‘Your company, Your future’ is the headline on Silver Fern Farms’ Information Pack to shareholders, explaining the capital restructuring programme which the company is now busy promoting at a series of farmer meetings throughout the country, culminating in a Special General Meeting on 30 July. Approval of the Constitution requires 75% of those voting at that meeting or by proxy to vote in favour of the Resolution to exchange the present co-operative shares for ordinary listed shares, buy shares in a 2 for 1 rights issue, receive a 1:4 bonus issue and reduce the size of the Board of Directors.
It’s an ambitious campaign to achieve major changes to the capital and governance structures of New Zealand’s largest meat company. It could be said SFF had Hobson’s choice after the collapse of PGG Wrightson’s acquisition of half the company last year which would have strengthened the balance sheet by $220 million. But it is also a much more constructive and innovative way of solving both farmer commitment and equity issues than pulling in outside funds and handing over control of livestock procurement and half the business, having already obtained a $42 million bonus from PGW.

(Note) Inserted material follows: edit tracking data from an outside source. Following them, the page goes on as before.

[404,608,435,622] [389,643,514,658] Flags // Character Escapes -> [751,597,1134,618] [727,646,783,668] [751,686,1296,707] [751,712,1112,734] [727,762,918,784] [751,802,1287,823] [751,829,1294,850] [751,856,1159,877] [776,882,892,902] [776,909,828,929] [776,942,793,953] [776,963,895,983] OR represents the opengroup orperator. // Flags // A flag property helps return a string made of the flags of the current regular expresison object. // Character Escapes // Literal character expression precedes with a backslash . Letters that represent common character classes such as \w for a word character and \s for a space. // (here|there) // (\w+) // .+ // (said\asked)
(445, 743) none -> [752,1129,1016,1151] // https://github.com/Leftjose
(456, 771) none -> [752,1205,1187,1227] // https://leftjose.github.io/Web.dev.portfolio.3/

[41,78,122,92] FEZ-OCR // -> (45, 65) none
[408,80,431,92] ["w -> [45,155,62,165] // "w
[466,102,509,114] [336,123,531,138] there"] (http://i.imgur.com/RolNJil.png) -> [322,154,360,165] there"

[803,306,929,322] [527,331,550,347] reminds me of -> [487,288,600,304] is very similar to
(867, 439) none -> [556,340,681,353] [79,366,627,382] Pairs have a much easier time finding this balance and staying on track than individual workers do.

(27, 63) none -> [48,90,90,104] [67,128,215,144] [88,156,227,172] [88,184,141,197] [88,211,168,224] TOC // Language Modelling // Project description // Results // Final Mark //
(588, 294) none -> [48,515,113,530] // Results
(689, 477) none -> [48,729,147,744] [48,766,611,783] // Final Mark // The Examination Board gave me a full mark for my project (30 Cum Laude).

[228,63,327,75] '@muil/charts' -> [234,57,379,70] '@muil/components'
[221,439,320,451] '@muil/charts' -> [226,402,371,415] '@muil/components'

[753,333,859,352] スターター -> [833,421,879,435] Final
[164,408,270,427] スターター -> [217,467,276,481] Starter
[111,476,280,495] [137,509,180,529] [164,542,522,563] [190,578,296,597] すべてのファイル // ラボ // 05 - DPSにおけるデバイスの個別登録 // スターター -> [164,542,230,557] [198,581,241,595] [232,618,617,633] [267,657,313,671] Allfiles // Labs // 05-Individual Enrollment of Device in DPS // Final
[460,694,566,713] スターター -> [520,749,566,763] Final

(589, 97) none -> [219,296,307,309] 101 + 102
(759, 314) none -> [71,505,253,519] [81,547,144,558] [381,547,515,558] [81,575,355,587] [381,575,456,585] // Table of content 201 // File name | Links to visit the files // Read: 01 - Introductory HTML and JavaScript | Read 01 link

The big question is not whether SFF will receive shareholder approval for the constitutional changes – I think they will, because farmers have been looking for this sort of strategic shift – but how much money they will succeed in attracting. The maximum obtainable under the rights issue is $128 million, but the figure of $80 million has been mentioned as the anticipated limit. I’m not sure what that figure is based on, but it’s still a hefty sum to attract from the sheep and beef sector in these tough times, although the option of payment over three years through deduction from livestock returns makes it attractive.
Subsidiary questions are how compelling the offer is and how many suppliers will be prepared to invest, either up front or over three years, in proportion to their livestock supplied. The alternative of continuing to hold $1 redeemable rebate shares remains an option, but they wouldn’t receive dividends or value gain. Grant Samuel’s independent report values the shares at $1.40, although mention is made of the increased transparency of ordinary shares compared with the traditional co-operative share.
For more transparency, read more risk, because clearly the new shares can lose value as easily as they can gain it. There are many AFFCO shareholders who bought ordinary shares in the 1990s and lost money on their original purchase at 50 cents per share, but, unlike SFF’s shareholders, they received nothing in exchange for their co-operative shares which had no value after the capital restructure. AFFCO’s shares have since been split to 25 cent shares and are currently worth 43 cents on the market, underpinned by Talley’s majority ownership.
However the capital raising experience, including attracting two cornerstone shareholders in Dairy Meats, ironically since taken over by AFFCO, and Peter Spencer, was very tough. At the time there just wasn’t enough profit in farming to encourage all AFFCO’s shareholders to buy in, although the capital raising programme was just as extensive as the one being carried out by SFF. However SFF’s shareholders generally have more loyalty to their company and will probably demonstrate that in August.
At least SFF is in a much stronger position than AFFCO and the industry in the 90s and still has all its banking arrangements in place till September 2010. As a result it can offer a 1 for 1 conversion before farmers have to make any financial commitment.
The other big issue for shareholders is a philosophical one – SFF says farmers’ voting power will not be allowed to fall below 60%, but this implies the other 40% could belong to non-farmers. SFF’s board retains the right to lift the on individual shareholdings in the non-farmer shares to 20% which may be essential to attract outside capital. This is a big variation from traditional co-operative ownership, although it does preserve the fundamental principle of farmer majority shareholding and voting power.
It’s time for a change like this to underpin the future prosperity of farmers and the industry.
Tags: capital raising, shareholder options, shareholders' options, Silver Fern Farms
July 30, 2009 at 11:52 am |
Have just read your post. The final meeting will be held at Balclutha later today, where many shareholders will hear the slick presentation for the first time. But the postal and online vote is closed.
Even though a hand delivered vote can be made at this meeting something does not compute.
The consultation done by SFF Chairman & Board has not been meaningful as the time frame was too short.
As well there should NOT have been one vote as there were three seperate issues to be considered.
Capital structure, governance and constitutional issues.